▸ Problem details: Wherever the word "featured" appears in a line of the data, that line should be copied.

▸ Data to examine:
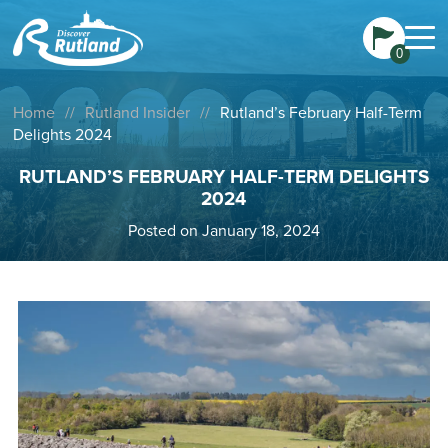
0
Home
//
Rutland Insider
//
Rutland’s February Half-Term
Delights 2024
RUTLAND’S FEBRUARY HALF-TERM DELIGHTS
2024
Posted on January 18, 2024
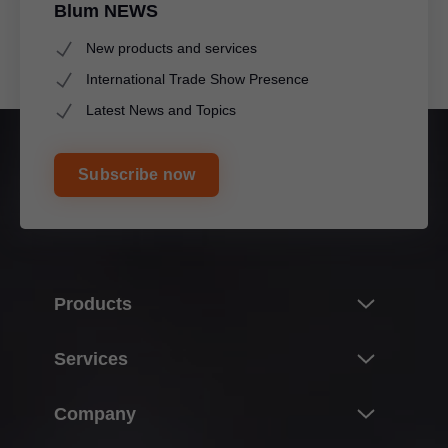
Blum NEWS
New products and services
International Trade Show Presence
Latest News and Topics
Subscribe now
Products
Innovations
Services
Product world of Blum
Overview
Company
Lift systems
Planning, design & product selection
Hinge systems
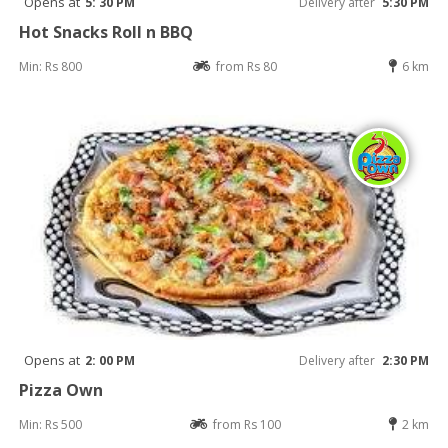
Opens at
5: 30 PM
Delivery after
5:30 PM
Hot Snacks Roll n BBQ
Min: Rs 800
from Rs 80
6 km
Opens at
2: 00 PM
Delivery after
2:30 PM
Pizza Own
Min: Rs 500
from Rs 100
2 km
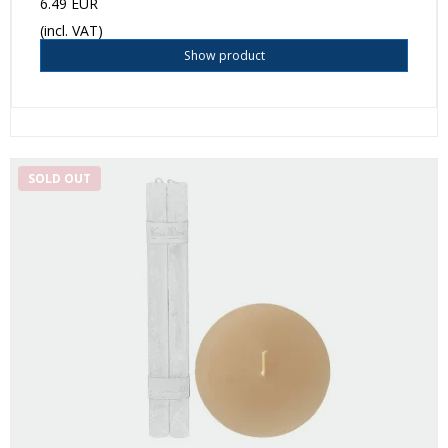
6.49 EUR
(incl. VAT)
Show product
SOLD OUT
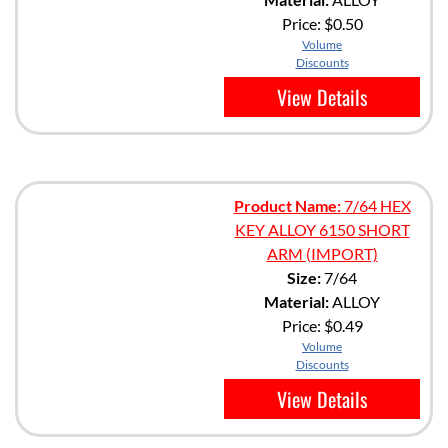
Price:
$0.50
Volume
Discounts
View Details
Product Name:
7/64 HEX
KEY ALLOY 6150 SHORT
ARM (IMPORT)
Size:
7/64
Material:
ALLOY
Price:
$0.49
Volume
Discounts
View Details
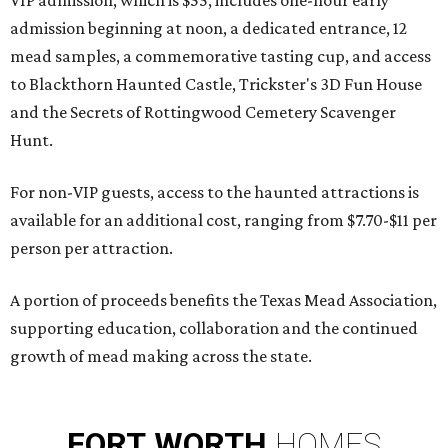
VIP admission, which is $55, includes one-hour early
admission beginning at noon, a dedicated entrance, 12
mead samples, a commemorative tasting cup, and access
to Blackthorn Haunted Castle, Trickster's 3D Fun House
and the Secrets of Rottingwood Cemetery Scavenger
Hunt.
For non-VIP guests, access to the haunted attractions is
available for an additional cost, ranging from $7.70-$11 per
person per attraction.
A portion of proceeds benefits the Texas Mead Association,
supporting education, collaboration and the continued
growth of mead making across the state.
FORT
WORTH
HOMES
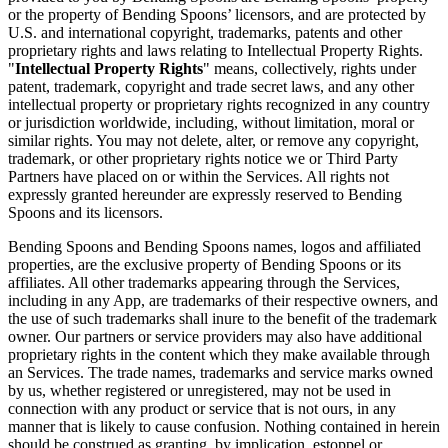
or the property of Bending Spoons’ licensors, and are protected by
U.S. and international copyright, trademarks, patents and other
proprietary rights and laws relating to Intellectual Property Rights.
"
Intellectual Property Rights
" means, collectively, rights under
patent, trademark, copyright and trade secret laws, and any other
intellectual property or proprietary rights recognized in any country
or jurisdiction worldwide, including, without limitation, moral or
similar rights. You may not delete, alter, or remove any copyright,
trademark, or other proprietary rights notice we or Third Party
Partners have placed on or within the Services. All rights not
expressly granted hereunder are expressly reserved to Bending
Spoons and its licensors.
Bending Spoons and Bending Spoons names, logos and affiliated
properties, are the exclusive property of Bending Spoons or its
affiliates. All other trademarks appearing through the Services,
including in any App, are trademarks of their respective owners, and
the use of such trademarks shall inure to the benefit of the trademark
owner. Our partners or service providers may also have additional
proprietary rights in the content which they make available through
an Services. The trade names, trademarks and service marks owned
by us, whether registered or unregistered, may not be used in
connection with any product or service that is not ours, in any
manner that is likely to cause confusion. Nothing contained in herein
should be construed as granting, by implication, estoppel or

==

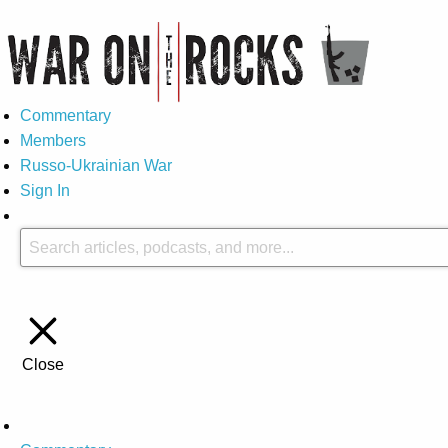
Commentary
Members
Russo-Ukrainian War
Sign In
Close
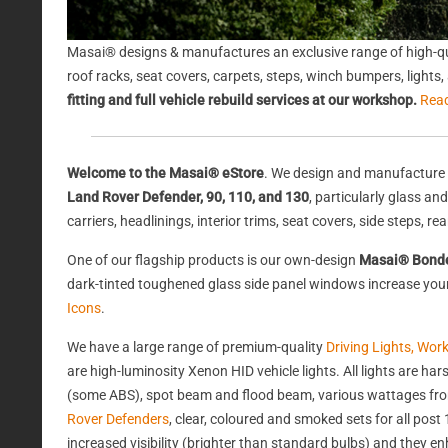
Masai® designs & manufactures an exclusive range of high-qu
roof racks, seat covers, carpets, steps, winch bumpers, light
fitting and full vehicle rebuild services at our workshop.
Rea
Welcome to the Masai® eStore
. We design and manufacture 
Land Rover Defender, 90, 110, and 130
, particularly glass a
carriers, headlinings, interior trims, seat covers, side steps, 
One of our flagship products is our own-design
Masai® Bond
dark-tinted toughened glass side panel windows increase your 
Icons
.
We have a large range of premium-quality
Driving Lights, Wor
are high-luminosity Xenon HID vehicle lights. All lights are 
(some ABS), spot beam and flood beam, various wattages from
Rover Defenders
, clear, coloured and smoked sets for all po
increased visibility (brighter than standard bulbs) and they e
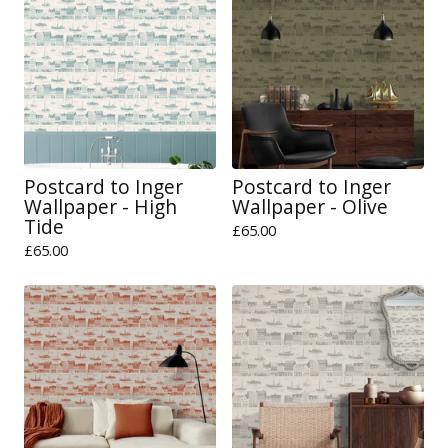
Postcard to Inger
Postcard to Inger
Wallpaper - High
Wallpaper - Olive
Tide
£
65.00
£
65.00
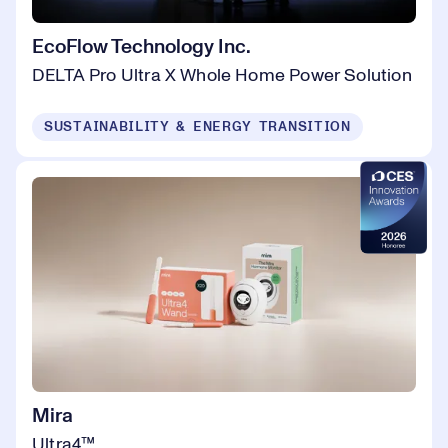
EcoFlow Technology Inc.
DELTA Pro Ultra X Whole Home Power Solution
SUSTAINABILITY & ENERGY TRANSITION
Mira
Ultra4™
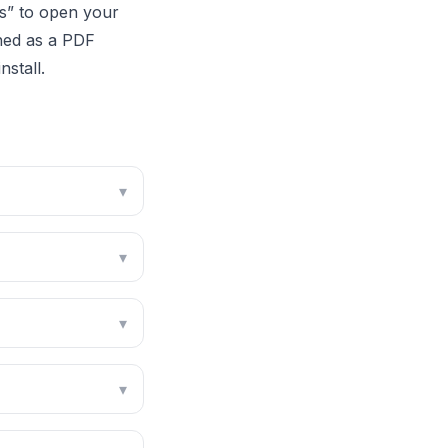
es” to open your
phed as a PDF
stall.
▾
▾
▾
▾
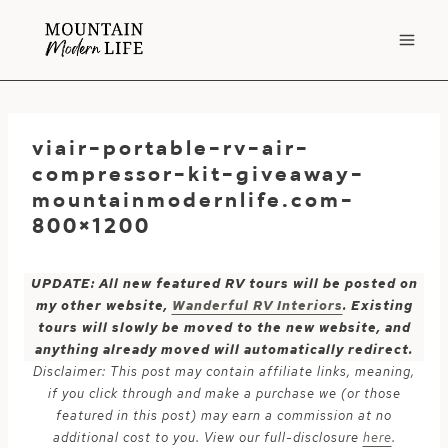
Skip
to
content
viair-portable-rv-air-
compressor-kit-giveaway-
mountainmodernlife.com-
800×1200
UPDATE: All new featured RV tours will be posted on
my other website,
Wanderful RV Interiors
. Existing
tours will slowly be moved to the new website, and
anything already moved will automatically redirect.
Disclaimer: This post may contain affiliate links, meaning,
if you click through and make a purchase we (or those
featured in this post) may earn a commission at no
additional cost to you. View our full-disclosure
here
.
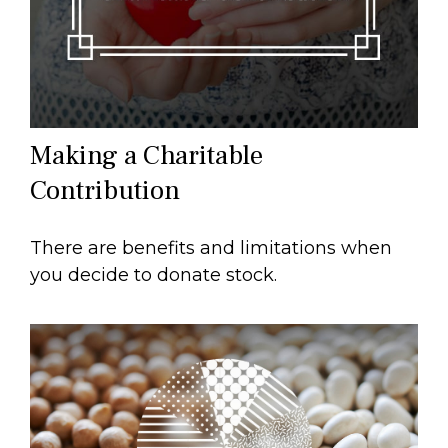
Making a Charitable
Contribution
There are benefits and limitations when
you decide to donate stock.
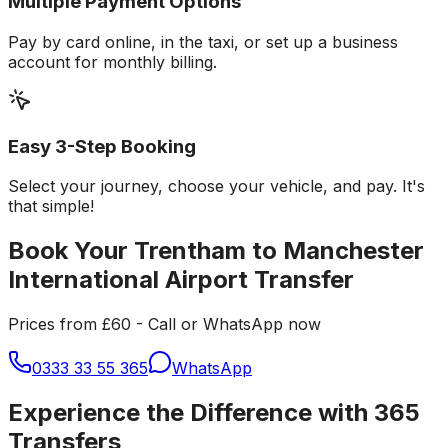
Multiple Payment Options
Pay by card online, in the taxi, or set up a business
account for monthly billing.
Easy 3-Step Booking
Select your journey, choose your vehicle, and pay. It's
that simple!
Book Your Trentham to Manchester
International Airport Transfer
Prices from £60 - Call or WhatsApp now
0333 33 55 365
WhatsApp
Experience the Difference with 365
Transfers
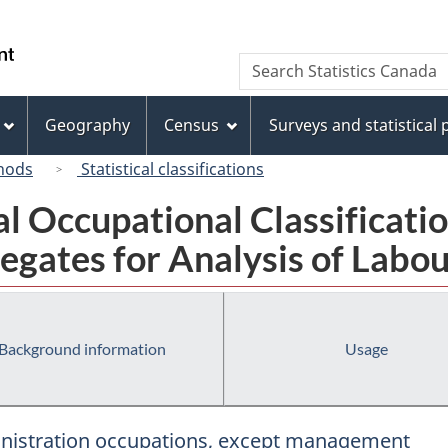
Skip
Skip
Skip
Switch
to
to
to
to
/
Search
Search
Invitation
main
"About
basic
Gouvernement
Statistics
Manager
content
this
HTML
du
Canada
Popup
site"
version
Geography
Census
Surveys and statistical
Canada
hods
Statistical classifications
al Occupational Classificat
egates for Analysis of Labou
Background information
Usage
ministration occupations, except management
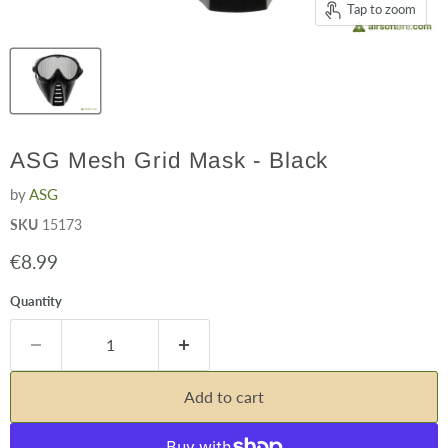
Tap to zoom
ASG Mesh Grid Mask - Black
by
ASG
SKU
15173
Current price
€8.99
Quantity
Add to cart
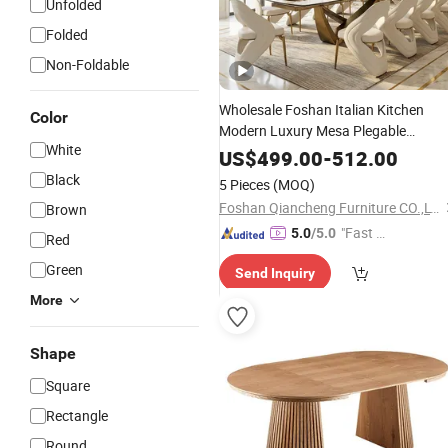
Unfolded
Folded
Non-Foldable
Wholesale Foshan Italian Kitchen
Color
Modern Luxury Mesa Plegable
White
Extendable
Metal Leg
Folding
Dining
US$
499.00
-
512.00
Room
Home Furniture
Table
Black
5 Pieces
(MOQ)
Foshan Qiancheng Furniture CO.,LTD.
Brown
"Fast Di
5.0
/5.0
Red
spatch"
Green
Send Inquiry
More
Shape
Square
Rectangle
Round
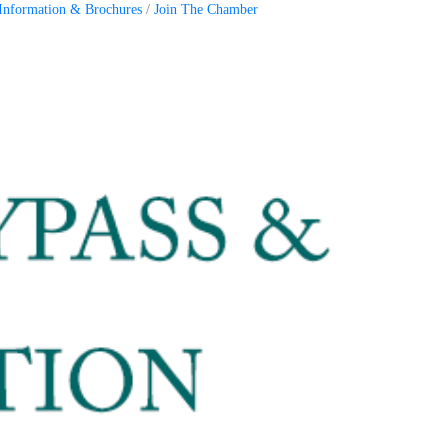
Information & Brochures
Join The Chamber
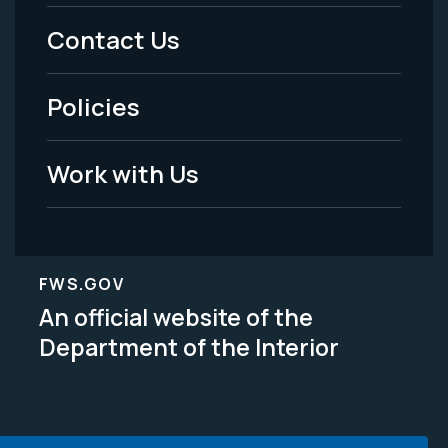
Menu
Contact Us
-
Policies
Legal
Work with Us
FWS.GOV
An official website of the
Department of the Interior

▸ Final answer:
UPDATE: All new featured RV tours will be posted on
featured in this post) may earn a commission at no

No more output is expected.